Saved data entries:
■ ■ ■ ■ ■

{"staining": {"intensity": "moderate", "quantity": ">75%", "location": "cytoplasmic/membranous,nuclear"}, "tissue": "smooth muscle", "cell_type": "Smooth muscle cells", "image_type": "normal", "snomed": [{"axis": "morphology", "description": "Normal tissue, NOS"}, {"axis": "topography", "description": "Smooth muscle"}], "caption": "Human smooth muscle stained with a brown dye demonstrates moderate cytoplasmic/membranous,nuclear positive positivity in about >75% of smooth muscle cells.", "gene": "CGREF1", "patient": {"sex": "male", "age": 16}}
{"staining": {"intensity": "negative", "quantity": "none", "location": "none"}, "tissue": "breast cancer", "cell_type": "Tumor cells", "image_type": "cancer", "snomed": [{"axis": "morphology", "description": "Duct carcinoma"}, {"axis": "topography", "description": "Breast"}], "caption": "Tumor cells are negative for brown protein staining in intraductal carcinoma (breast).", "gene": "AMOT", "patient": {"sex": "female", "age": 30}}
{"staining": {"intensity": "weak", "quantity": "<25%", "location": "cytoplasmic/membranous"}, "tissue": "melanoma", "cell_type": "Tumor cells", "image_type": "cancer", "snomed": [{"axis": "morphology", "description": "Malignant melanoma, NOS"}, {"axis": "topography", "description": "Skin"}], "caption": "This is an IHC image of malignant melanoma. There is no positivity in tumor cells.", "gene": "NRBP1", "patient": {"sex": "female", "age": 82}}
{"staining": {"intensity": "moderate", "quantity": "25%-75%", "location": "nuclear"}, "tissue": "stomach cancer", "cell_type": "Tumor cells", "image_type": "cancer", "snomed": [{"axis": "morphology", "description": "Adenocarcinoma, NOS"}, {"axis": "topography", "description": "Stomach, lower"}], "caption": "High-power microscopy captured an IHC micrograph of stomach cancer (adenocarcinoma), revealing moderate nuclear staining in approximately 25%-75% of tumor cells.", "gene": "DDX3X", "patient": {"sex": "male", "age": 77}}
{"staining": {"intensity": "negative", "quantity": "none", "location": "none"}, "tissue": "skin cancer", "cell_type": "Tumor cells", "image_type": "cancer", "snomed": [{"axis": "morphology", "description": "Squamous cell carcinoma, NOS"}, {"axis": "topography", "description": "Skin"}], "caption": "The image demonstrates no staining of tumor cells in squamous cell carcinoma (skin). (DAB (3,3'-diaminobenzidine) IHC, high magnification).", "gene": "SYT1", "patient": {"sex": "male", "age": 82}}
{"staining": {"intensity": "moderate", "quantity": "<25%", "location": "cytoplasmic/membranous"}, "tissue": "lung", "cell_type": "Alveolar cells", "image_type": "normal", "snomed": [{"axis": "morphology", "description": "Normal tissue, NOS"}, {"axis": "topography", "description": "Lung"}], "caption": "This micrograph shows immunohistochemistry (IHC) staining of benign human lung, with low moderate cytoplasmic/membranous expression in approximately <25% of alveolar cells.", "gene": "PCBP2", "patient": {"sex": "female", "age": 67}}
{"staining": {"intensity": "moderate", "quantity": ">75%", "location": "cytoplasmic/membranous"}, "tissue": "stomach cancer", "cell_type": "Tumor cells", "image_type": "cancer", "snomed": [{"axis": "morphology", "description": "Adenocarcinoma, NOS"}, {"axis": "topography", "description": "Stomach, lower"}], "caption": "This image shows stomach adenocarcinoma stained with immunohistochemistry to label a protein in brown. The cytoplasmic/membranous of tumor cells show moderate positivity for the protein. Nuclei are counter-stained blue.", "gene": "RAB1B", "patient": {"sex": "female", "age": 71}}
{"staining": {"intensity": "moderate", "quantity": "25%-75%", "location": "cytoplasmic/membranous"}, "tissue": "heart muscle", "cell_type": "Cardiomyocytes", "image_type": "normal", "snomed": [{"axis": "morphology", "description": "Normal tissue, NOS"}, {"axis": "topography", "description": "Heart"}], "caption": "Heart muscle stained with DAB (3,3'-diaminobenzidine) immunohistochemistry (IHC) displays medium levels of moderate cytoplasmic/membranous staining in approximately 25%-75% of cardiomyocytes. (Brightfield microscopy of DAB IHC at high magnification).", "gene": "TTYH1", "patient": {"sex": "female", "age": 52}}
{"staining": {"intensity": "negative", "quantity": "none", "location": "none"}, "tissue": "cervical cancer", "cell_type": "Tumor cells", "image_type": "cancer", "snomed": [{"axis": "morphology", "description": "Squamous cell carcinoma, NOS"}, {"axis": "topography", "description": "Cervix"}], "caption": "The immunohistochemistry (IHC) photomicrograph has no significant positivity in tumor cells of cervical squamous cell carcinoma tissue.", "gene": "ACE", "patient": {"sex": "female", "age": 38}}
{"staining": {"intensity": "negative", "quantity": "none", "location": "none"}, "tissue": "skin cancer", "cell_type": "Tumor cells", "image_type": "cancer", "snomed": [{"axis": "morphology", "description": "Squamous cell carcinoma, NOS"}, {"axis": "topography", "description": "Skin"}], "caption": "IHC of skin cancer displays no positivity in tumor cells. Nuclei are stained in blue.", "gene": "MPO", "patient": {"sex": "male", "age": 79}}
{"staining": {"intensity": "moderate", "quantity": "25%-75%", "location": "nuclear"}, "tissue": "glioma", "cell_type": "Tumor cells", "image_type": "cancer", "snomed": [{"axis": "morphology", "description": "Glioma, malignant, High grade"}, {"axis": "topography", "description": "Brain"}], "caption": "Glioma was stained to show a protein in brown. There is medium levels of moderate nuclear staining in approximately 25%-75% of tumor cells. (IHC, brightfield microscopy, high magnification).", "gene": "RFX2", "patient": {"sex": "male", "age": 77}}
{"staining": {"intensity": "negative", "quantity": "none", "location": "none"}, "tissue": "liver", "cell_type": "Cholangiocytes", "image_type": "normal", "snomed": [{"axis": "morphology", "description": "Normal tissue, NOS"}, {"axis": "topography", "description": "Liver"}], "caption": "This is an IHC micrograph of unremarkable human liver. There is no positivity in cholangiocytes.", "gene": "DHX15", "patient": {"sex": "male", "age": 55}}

■ ■ ■ ■ ■

What you should do: Each line of the data that contains "protein" belongs in the answer.

Solution to this exercise:
{"staining": {"intensity": "negative", "quantity": "none", "location": "none"}, "tissue": "breast cancer", "cell_type": "Tumor cells", "image_type": "cancer", "snomed": [{"axis": "morphology", "description": "Duct carcinoma"}, {"axis": "topography", "description": "Breast"}], "caption": "Tumor cells are negative for brown protein staining in intraductal carcinoma (breast).", "gene": "AMOT", "patient": {"sex": "female", "age": 30}}
{"staining": {"intensity": "moderate", "quantity": ">75%", "location": "cytoplasmic/membranous"}, "tissue": "stomach cancer", "cell_type": "Tumor cells", "image_type": "cancer", "snomed": [{"axis": "morphology", "description": "Adenocarcinoma, NOS"}, {"axis": "topography", "description": "Stomach, lower"}], "caption": "This image shows stomach adenocarcinoma stained with immunohistochemistry to label a protein in brown. The cytoplasmic/membranous of tumor cells show moderate positivity for the protein. Nuclei are counter-stained blue.", "gene": "RAB1B", "patient": {"sex": "female", "age": 71}}
{"staining": {"intensity": "moderate", "quantity": "25%-75%", "location": "nuclear"}, "tissue": "glioma", "cell_type": "Tumor cells", "image_type": "cancer", "snomed": [{"axis": "morphology", "description": "Glioma, malignant, High grade"}, {"axis": "topography", "description": "Brain"}], "caption": "Glioma was stained to show a protein in brown. There is medium levels of moderate nuclear staining in approximately 25%-75% of tumor cells. (IHC, brightfield microscopy, high magnification).", "gene": "RFX2", "patient": {"sex": "male", "age": 77}}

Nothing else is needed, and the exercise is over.